INTRODUCTION: Azathioprine (AZA) and mycophenolate mofetil (MMF) are both first-line steroid-sparing agents used for the treatment of pemphigus in combination with a corticosteroid, but few studies to date have directly compared these two combination treatment modalities. The aim of this study was to compare the efficacy and safety of each of these agents as adjuvant therapy with the corticosteroid prednisolone for the treatment of pemphigus, using standardized outcome parameters. METHODS: This was a retrospective study of patients with pemphigus who received corticosteroid therapy in combination with either AZA or MMF at the Autoimmune Blistering Skin Diseases Clinic of Ramathibodi Hospital (Bangkok) between January 2007 and July 2017. The treatment response was evaluated using early [end of the consolidation phase (ECP)] and late endpoints [complete remission (CR) on therapy, CR off therapy and immunological remission]. Cumulative steroid use, relapse rate and adverse events in each treatment group were also compared.
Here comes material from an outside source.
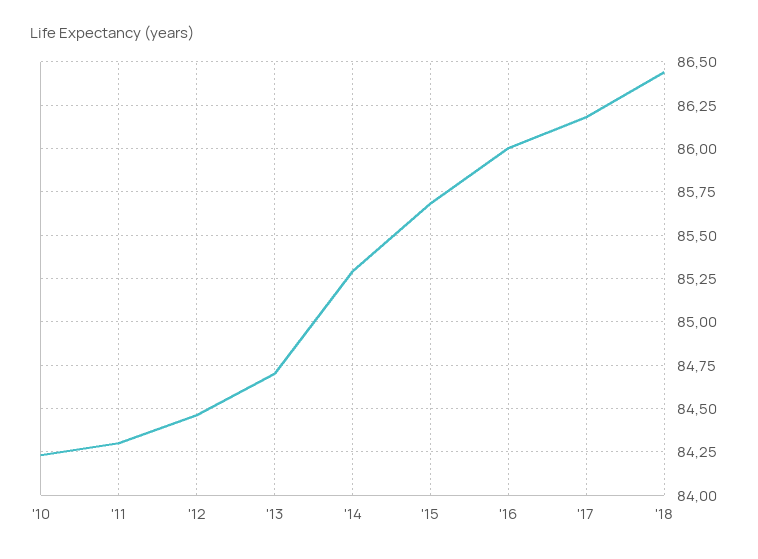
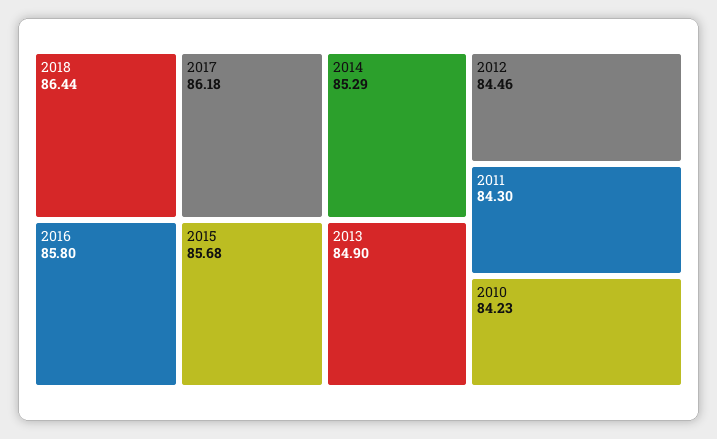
'13: 84.7 -> 84.9
'16: 86 -> 85.8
RESULTS: Of the 62 patients with pemphigus included in the study, 37 were treated with prednisolone plus AZA as adjuvant (AZA group) and 25 patients were treated with prednisolone plus MMF as adjuvant (MMF group). The majority of patients in both treatment groups reached the ECP (AZA group 88.2%; MMF group 71.4%; between-group difference not statistically significant at p = 0.156); the median time required to achieve this early endpoint was also comparable (p = 0.362). A high percentage of patients in both the AZA and MMF groups attained CR on therapy (AZA 73%; MMF 72%). The total number of patients who achieved CR on and off therapy were comparable in the two groups (p = 0.933 and p = 0.690, respectively). However, the median time for patients to achieve CR on therapy was significantly shorter for those on MMF than for those on AZA (7.3 vs. 12.5 months; p = 0.019), and the cumulative steroid dose required for patients to achieve CR both on and off therapy was significantly lower in the MMF group than in the AZA group (p = 0.007 and p = 0.043, respectively). CONCLUSION: While corticosteroid in combination with either AZA or MMF is an effective therapeutic regimen for the treatment of pemphigus, MMF demonstrates a shorter time to achieve CR on therapy and has a significantly higher steroid-sparing effect.